ACTIVITY: What the task requires is an exact printout of the listing below, pictures excluded.

■ ■ ■ ■ ■ ■ ■

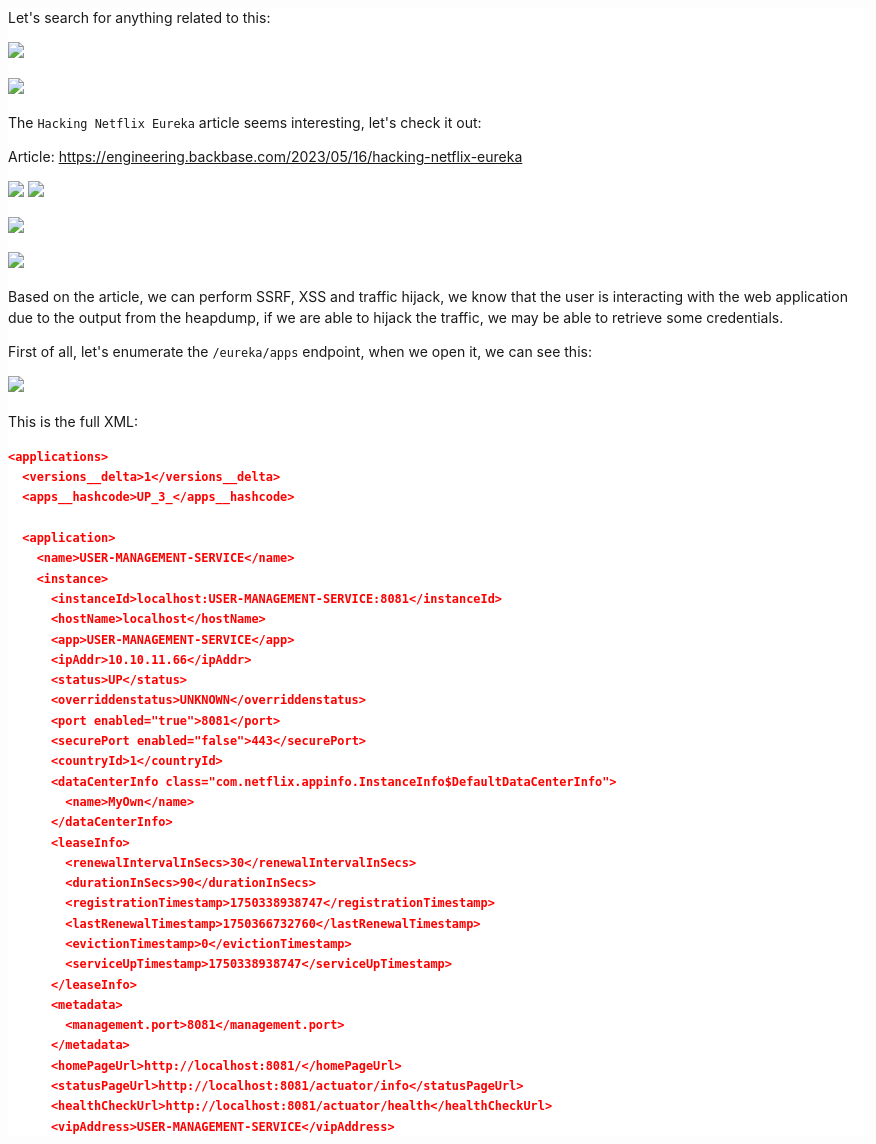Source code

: Let's search for anything related to this:


![](gitbook/cybersecurity/images/Pasted%252520image%25252020250619155151.png)

![](gitbook/cybersecurity/images/Pasted%252520image%25252020250619155203.png)

The `Hacking Netflix Eureka` article seems interesting, let's check it out:

Article: https://engineering.backbase.com/2023/05/16/hacking-netflix-eureka


![](gitbook/cybersecurity/images/Pasted%252520image%25252020250619155322.png)
![](gitbook/cybersecurity/images/Pasted%252520image%25252020250619155339.png)


![](gitbook/cybersecurity/images/Pasted%252520image%25252020250619155536.png)




![](gitbook/cybersecurity/images/Pasted%252520image%25252020250619155553.png)

Based on the article, we can perform SSRF, XSS and traffic hijack, we know that the user is interacting with the web application due to the output from the heapdump, if we are able to hijack the traffic, we may be able to retrieve some credentials.

First of all, let's enumerate the `/eureka/apps` endpoint, when we open it, we can see this:

![](gitbook/cybersecurity/images/Pasted%252520image%25252020250619160151.png)

This is the full XML:

```json
<applications>
  <versions__delta>1</versions__delta>
  <apps__hashcode>UP_3_</apps__hashcode>

  <application>
    <name>USER-MANAGEMENT-SERVICE</name>
    <instance>
      <instanceId>localhost:USER-MANAGEMENT-SERVICE:8081</instanceId>
      <hostName>localhost</hostName>
      <app>USER-MANAGEMENT-SERVICE</app>
      <ipAddr>10.10.11.66</ipAddr>
      <status>UP</status>
      <overriddenstatus>UNKNOWN</overriddenstatus>
      <port enabled="true">8081</port>
      <securePort enabled="false">443</securePort>
      <countryId>1</countryId>
      <dataCenterInfo class="com.netflix.appinfo.InstanceInfo$DefaultDataCenterInfo">
        <name>MyOwn</name>
      </dataCenterInfo>
      <leaseInfo>
        <renewalIntervalInSecs>30</renewalIntervalInSecs>
        <durationInSecs>90</durationInSecs>
        <registrationTimestamp>1750338938747</registrationTimestamp>
        <lastRenewalTimestamp>1750366732760</lastRenewalTimestamp>
        <evictionTimestamp>0</evictionTimestamp>
        <serviceUpTimestamp>1750338938747</serviceUpTimestamp>
      </leaseInfo>
      <metadata>
        <management.port>8081</management.port>
      </metadata>
      <homePageUrl>http://localhost:8081/</homePageUrl>
      <statusPageUrl>http://localhost:8081/actuator/info</statusPageUrl>
      <healthCheckUrl>http://localhost:8081/actuator/health</healthCheckUrl>
      <vipAddress>USER-MANAGEMENT-SERVICE</vipAddress>
```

■ ■ ■ ■ ■ ■ ■

ANSWER TO THIS EXERCISE:
Source code

: Let's search for anything related to this:


![](gitbook/cybersecurity/images/Pasted%252520image%25252020250619155151.png)

![](gitbook/cybersecurity/images/Pasted%252520image%25252020250619155203.png)

The `Hacking Netflix Eureka` article seems interesting, let's check it out:

Article: https://engineering.backbase.com/2023/05/16/hacking-netflix-eureka


![](gitbook/cybersecurity/images/Pasted%252520image%25252020250619155322.png)
![](gitbook/cybersecurity/images/Pasted%252520image%25252020250619155339.png)


![](gitbook/cybersecurity/images/Pasted%252520image%25252020250619155536.png)




![](gitbook/cybersecurity/images/Pasted%252520image%25252020250619155553.png)

Based on the article, we can perform SSRF, XSS and traffic hijack, we know that the user is interacting with the web application due to the output from the heapdump, if we are able to hijack the traffic, we may be able to retrieve some credentials.

First of all, let's enumerate the `/eureka/apps` endpoint, when we open it, we can see this:

![](gitbook/cybersecurity/images/Pasted%252520image%25252020250619160151.png)

This is the full XML:

```json
<applications>
  <versions__delta>1</versions__delta>
  <apps__hashcode>UP_3_</apps__hashcode>

  <application>
    <name>USER-MANAGEMENT-SERVICE</name>
    <instance>
      <instanceId>localhost:USER-MANAGEMENT-SERVICE:8081</instanceId>
      <hostName>localhost</hostName>
      <app>USER-MANAGEMENT-SERVICE</app>
      <ipAddr>10.10.11.66</ipAddr>
      <status>UP</status>
      <overriddenstatus>UNKNOWN</overriddenstatus>
      <port enabled="true">8081</port>
      <securePort enabled="false">443</securePort>
      <countryId>1</countryId>
      <dataCenterInfo class="com.netflix.appinfo.InstanceInfo$DefaultDataCenterInfo">
        <name>MyOwn</name>
      </dataCenterInfo>
      <leaseInfo>
        <renewalIntervalInSecs>30</renewalIntervalInSecs>
        <durationInSecs>90</durationInSecs>
        <registrationTimestamp>1750338938747</registrationTimestamp>
        <lastRenewalTimestamp>1750366732760</lastRenewalTimestamp>
        <evictionTimestamp>0</evictionTimestamp>
        <serviceUpTimestamp>1750338938747</serviceUpTimestamp>
      </leaseInfo>
      <metadata>
        <management.port>8081</management.port>
      </metadata>
      <homePageUrl>http://localhost:8081/</homePageUrl>
      <statusPageUrl>http://localhost:8081/actuator/info</statusPageUrl>
      <healthCheckUrl>http://localhost:8081/actuator/health</healthCheckUrl>
      <vipAddress>USER-MANAGEMENT-SERVICE</vipAddress>
```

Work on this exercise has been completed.